**Document passage**
What Is Grief?
Grief is a natural response to loss or death that involves a range of emotions, including sadness and loneliness. The causes of grief can be a significant and unexpected event involving loss, ranging from the end of a relationship to the death of a loved one.
The signs of grief can vary from person to person, but they typically include physical, emotional and behavioral symptoms. For example, a person who is grieving may experience fatigue, difficulty sleeping, headaches, weakness and changes in appetite.
Although grief and mourning are sometimes used interchangeably, they are different concepts. Grief is an internal process of thoughts and feelings. Mourning, however, represents the outward behaviors that result from grief, such as talking about memories or expressing emotions. There is no perfect way to grieve, but grieving tends to follow a pattern that helps a person to process and overcome loss.
Stages of Grief
The five stages of grief are a general framework of how many people experience the grieving process. While the grief cycle may apply to some people, psychiatrists believe that people may move back and forth between these stages or in different orders, depending on their experience and culture.
The stages of grief include:
There are several different grief models used to help understand the process of grieving. Although the traditional 5-step model of grief may represent some experiences, other models offer different interpretations.
The dual process model of grief involves two categories, including the feeling of loss and the process of reorientation. In this model, people who are grieving can move between these two modes of functioning. This means that a person may alternate between processing emotions and making adjustments to their new reality or identity.
The task model of grief is another model, which suggests that grief is a process involving four tasks:
- Accepting the reality of loss
- Processing pain or grief
- Adjusting to a world without the person
- Finding new connection while continuing life
According to this model, the completion of these tasks allows a person to return to living a meaningful and fulfilling life. This model differs slightly from the traditional five stages of grief, but it is similar in that there is no set timeline or pattern.

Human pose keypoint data

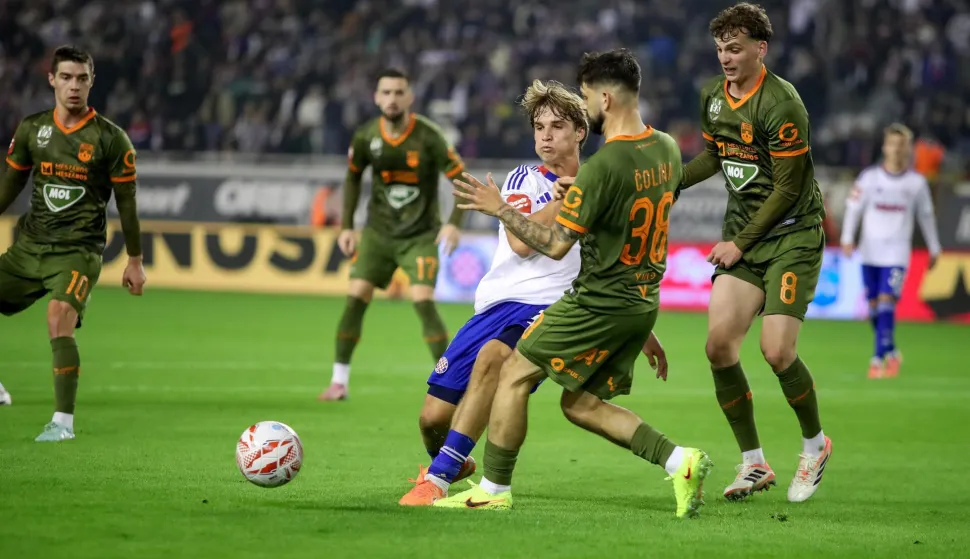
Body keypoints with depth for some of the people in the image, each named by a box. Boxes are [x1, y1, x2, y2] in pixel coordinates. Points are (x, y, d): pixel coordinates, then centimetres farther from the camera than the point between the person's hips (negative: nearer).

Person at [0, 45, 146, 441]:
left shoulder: (111, 139, -5)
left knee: (59, 320, -25)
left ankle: (63, 421, -19)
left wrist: (135, 262, 2)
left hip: (78, 249, -5)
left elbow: (126, 202, 0)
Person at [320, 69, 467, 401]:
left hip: (421, 234, -3)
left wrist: (453, 223, -23)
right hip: (378, 232, 3)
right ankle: (339, 381, 5)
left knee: (423, 300, -17)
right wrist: (346, 227, 7)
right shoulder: (366, 137, -7)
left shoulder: (428, 137, -17)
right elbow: (353, 177, 12)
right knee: (356, 297, -6)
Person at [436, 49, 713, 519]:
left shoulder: (602, 166, -21)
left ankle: (494, 489, 9)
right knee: (579, 404, 16)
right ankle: (678, 461, 3)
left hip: (599, 304, -8)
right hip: (643, 303, 8)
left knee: (514, 374, 5)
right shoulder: (667, 150, 4)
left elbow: (555, 245, -17)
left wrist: (499, 209, -7)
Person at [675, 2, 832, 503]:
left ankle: (814, 444, 12)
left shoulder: (781, 104, -18)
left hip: (792, 235, -7)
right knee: (719, 344, -8)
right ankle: (753, 463, 6)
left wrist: (741, 243, -13)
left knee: (777, 351, -16)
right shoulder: (712, 96, 5)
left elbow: (787, 188, -16)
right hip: (741, 239, 7)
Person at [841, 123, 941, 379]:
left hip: (897, 254, -2)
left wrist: (934, 248, 17)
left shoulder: (916, 182, 2)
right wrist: (847, 238, -10)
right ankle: (891, 352, 23)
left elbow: (926, 215, 12)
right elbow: (853, 207, 1)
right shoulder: (869, 177, 0)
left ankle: (880, 356, -14)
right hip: (870, 252, 2)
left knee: (886, 301, -14)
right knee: (874, 304, 6)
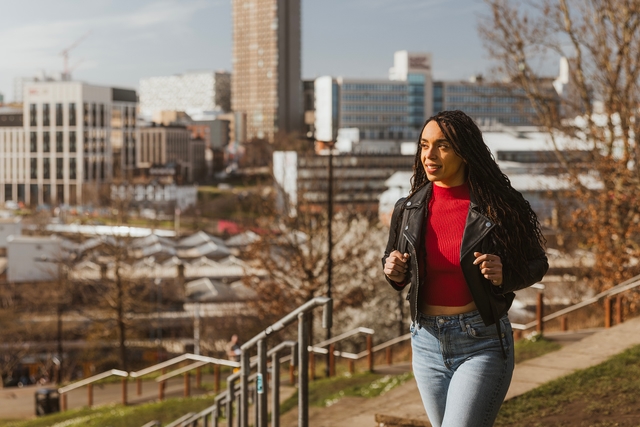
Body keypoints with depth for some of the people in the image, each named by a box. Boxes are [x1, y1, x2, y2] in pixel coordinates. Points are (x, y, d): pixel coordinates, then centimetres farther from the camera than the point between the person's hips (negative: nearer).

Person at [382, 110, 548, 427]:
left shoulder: (497, 207, -10)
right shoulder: (409, 210, 0)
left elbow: (536, 264, 1)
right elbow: (395, 265, 15)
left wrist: (504, 275, -20)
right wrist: (394, 273, -8)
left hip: (481, 344, -5)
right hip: (427, 343, 5)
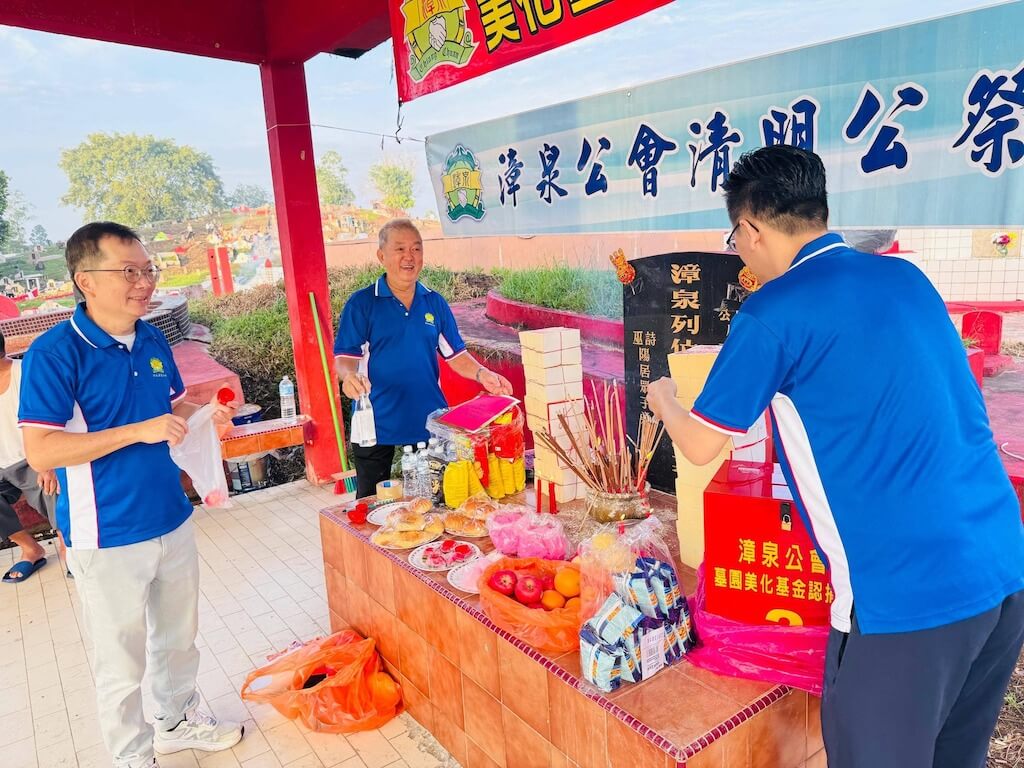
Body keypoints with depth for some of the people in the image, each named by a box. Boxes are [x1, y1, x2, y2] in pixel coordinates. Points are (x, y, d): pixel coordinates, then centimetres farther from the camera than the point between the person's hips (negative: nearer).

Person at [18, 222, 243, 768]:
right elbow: (40, 453, -20)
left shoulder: (152, 340, 2)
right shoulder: (54, 353, -17)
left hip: (171, 521, 6)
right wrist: (139, 431, -26)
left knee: (179, 637, 23)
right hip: (109, 537, -6)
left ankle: (180, 720, 46)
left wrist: (203, 415, -6)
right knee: (121, 660, 11)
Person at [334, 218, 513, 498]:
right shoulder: (361, 303, -5)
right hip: (376, 426, -3)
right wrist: (350, 376, -31)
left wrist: (483, 374, -9)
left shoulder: (435, 303, 6)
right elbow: (344, 358, -9)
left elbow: (455, 355, 8)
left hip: (429, 423, 3)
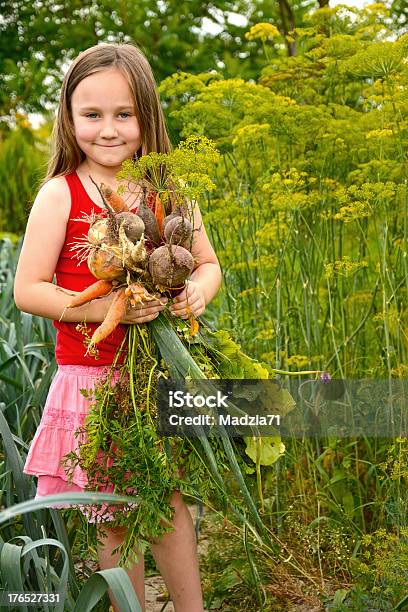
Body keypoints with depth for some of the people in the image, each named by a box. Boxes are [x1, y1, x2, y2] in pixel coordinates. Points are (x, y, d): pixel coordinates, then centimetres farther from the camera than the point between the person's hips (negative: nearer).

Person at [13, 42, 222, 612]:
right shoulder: (61, 194, -8)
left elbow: (208, 264, 12)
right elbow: (27, 290, -10)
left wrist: (198, 291, -12)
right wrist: (110, 307, -22)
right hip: (90, 379, -2)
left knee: (169, 502, 12)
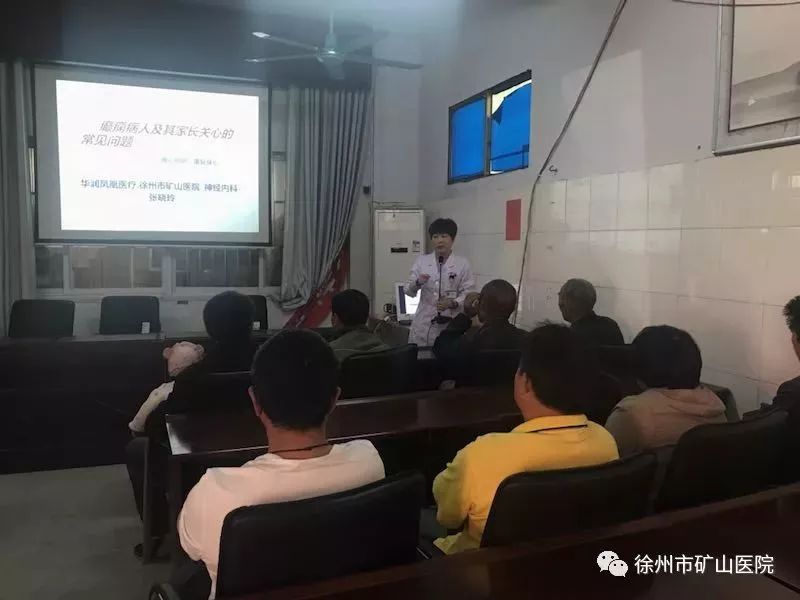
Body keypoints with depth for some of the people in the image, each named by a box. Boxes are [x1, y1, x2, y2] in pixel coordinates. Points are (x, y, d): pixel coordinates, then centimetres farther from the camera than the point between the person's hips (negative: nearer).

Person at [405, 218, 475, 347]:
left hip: (450, 325, -2)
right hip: (423, 325, 2)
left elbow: (467, 294, -2)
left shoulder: (463, 264, 0)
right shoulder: (422, 261, 6)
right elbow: (408, 291, 5)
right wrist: (418, 283, -16)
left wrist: (453, 303, -20)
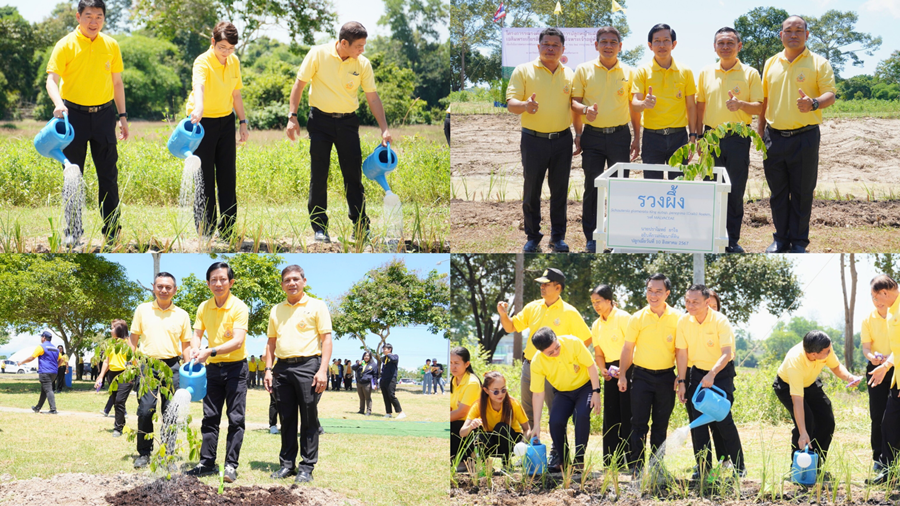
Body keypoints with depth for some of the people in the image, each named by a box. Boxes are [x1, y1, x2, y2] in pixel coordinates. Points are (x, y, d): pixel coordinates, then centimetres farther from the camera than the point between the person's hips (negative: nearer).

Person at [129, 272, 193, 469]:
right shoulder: (142, 310, 7)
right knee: (145, 410, -7)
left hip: (172, 366, 1)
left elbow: (186, 345, 11)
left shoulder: (182, 315, 8)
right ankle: (144, 453, 2)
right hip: (147, 365, -1)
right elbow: (133, 339, 10)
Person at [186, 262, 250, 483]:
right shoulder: (204, 307, 4)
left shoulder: (239, 307, -14)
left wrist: (210, 351, -32)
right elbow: (197, 333, 4)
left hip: (235, 367, -5)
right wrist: (195, 349, -19)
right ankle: (207, 463, 13)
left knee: (236, 418, -3)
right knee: (210, 417, 7)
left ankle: (231, 465, 0)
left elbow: (237, 342, -22)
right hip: (213, 367, 5)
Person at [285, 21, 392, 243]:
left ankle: (361, 227, 9)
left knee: (354, 175, 1)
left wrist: (384, 129, -3)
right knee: (319, 176, 0)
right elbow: (299, 84, -2)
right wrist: (292, 116, -6)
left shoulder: (363, 64, -2)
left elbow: (373, 98, 3)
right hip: (320, 119, -2)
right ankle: (319, 227, 9)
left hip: (348, 121, 2)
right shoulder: (318, 54, -8)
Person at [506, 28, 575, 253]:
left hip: (562, 140, 2)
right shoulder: (523, 71, -1)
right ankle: (532, 237, 14)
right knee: (531, 190, 3)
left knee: (560, 190, 7)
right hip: (533, 139, -2)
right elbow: (510, 102, -7)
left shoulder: (569, 74, 9)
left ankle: (558, 236, 17)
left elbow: (575, 103, 10)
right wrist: (524, 105, -30)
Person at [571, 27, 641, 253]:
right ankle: (591, 238, 9)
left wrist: (637, 138, 7)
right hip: (592, 135, 0)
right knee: (591, 187, 2)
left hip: (620, 134, 0)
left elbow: (634, 107, 10)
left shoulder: (628, 73, 6)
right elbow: (574, 101, 6)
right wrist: (584, 109, -12)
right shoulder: (584, 70, 3)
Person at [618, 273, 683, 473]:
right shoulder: (637, 318, 0)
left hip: (666, 376, 0)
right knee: (639, 422, -2)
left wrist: (681, 377, -2)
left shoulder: (677, 318, 0)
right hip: (642, 374, 0)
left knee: (661, 424, 7)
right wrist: (622, 375, 1)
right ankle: (636, 465, 3)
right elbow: (628, 348, 4)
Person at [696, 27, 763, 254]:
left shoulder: (750, 73, 0)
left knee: (735, 192, 1)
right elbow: (700, 106, 14)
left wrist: (741, 104, -22)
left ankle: (732, 241, 9)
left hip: (738, 138, -2)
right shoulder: (706, 73, 8)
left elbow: (759, 107, -3)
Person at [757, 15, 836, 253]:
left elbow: (830, 94, -10)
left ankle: (799, 242, 11)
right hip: (774, 137, 3)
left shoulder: (819, 63, 0)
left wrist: (814, 104, -32)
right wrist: (760, 133, 12)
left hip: (804, 137, -3)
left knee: (802, 193, 3)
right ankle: (781, 239, 20)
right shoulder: (771, 64, 11)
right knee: (778, 192, 9)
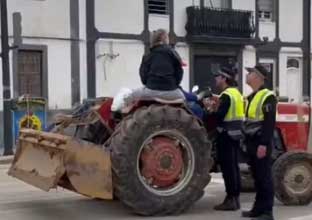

**Parts of the exercise**
**1.** Rewrite the grief text, beginning at the words "Grief is a natural" and stopping after "a loved one.", with "sadness" replaced by "sorrow".
**2.** According to the grief text, what tasks make up the grieving process in the task model of grief?

**Solution set**
**1.**
Grief is a natural response to loss or death that involves a range of emotions, including sorrow and loneliness. The causes of grief can be a significant and unexpected event involving loss, ranging from the end of a relationship to the death of a loved one.

**2.**
- Accepting the reality of loss
- Processing pain or grief
- Adjusting to a world without the person
- Finding new connection while continuing life